Written task:
Print the lines that start the entries and continue through the one holding "is a decoder-only", please, exactly and with the pictures omitted.

Plain-text document sources:

......

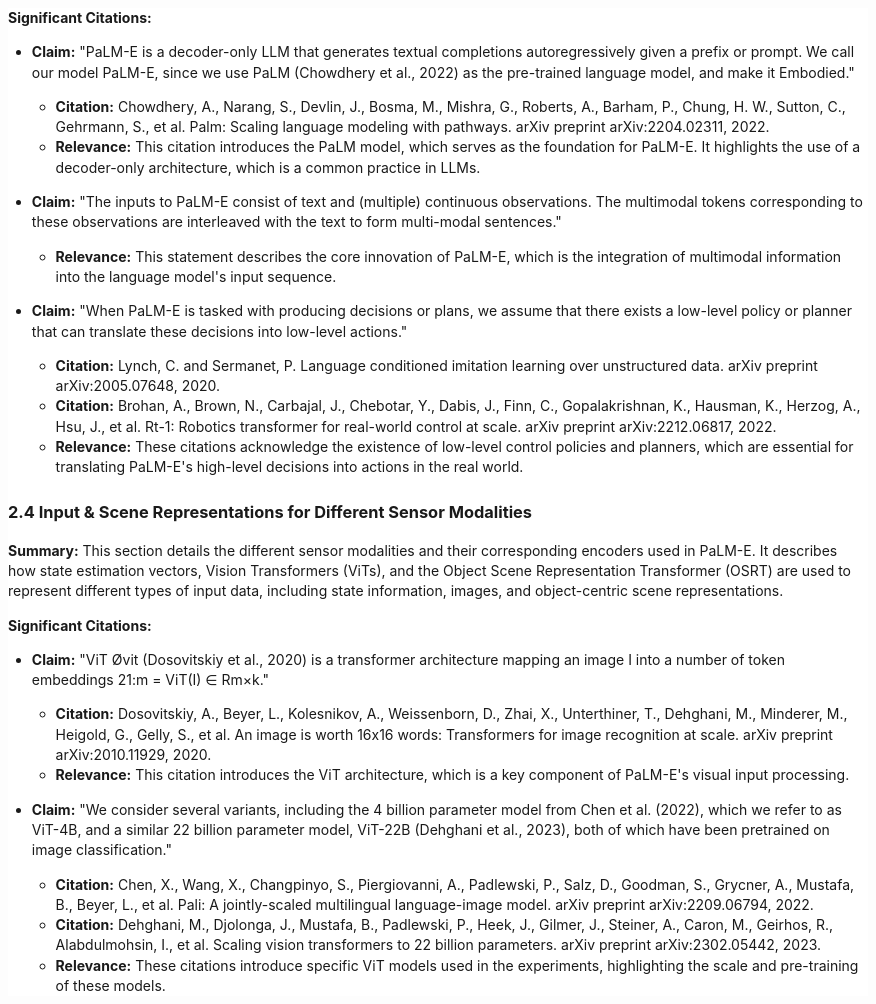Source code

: **Significant Citations:**

* **Claim:** "PaLM-E is a decoder-only LLM that generates textual completions autoregressively given a prefix or prompt. We call our model PaLM-E, since we use PaLM (Chowdhery et al., 2022) as the pre-trained language model, and make it Embodied."
    * **Citation:** Chowdhery, A., Narang, S., Devlin, J., Bosma, M., Mishra, G., Roberts, A., Barham, P., Chung, H. W., Sutton, C., Gehrmann, S., et al. Palm: Scaling language modeling with pathways. arXiv preprint arXiv:2204.02311, 2022.
    * **Relevance:** This citation introduces the PaLM model, which serves as the foundation for PaLM-E. It highlights the use of a decoder-only architecture, which is a common practice in LLMs.


* **Claim:** "The inputs to PaLM-E consist of text and (multiple) continuous observations. The multimodal tokens corresponding to these observations are interleaved with the text to form multi-modal sentences."
    * **Relevance:** This statement describes the core innovation of PaLM-E, which is the integration of multimodal information into the language model's input sequence.


* **Claim:** "When PaLM-E is tasked with producing decisions or plans, we assume that there exists a low-level policy or planner that can translate these decisions into low-level actions."
    * **Citation:** Lynch, C. and Sermanet, P. Language conditioned imitation learning over unstructured data. arXiv preprint arXiv:2005.07648, 2020.
    * **Citation:** Brohan, A., Brown, N., Carbajal, J., Chebotar, Y., Dabis, J., Finn, C., Gopalakrishnan, K., Hausman, K., Herzog, A., Hsu, J., et al. Rt-1: Robotics transformer for real-world control at scale. arXiv preprint arXiv:2212.06817, 2022.
    * **Relevance:** These citations acknowledge the existence of low-level control policies and planners, which are essential for translating PaLM-E's high-level decisions into actions in the real world.


### 2.4 Input & Scene Representations for Different Sensor Modalities

**Summary:** This section details the different sensor modalities and their corresponding encoders used in PaLM-E. It describes how state estimation vectors, Vision Transformers (ViTs), and the Object Scene Representation Transformer (OSRT) are used to represent different types of input data, including state information, images, and object-centric scene representations.

**Significant Citations:**

* **Claim:** "ViT Øvit (Dosovitskiy et al., 2020) is a transformer architecture mapping an image I into a number of token embeddings 21:m = ViT(I) ∈ Rm×k."
    * **Citation:** Dosovitskiy, A., Beyer, L., Kolesnikov, A., Weissenborn, D., Zhai, X., Unterthiner, T., Dehghani, M., Minderer, M., Heigold, G., Gelly, S., et al. An image is worth 16x16 words: Transformers for image recognition at scale. arXiv preprint arXiv:2010.11929, 2020.
    * **Relevance:** This citation introduces the ViT architecture, which is a key component of PaLM-E's visual input processing.


* **Claim:** "We consider several variants, including the 4 billion parameter model from Chen et al. (2022), which we refer to as ViT-4B, and a similar 22 billion parameter model, ViT-22B (Dehghani et al., 2023), both of which have been pretrained on image classification."
    * **Citation:** Chen, X., Wang, X., Changpinyo, S., Piergiovanni, A., Padlewski, P., Salz, D., Goodman, S., Grycner, A., Mustafa, B., Beyer, L., et al. Pali: A jointly-scaled multilingual language-image model. arXiv preprint arXiv:2209.06794, 2022.
    * **Citation:** Dehghani, M., Djolonga, J., Mustafa, B., Padlewski, P., Heek, J., Gilmer, J., Steiner, A., Caron, M., Geirhos, R., Alabdulmohsin, I., et al. Scaling vision transformers to 22 billion parameters. arXiv preprint arXiv:2302.05442, 2023.
    * **Relevance:** These citations introduce specific ViT models used in the experiments, highlighting the scale and pre-training of these models.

......

Exercise answer:
Source code

: **Significant Citations:**

* **Claim:** "PaLM-E is a decoder-only LLM that generates textual completions autoregressively given a prefix or prompt. We call our model PaLM-E, since we use PaLM (Chowdhery et al., 2022) as the pre-trained language model, and make it Embodied."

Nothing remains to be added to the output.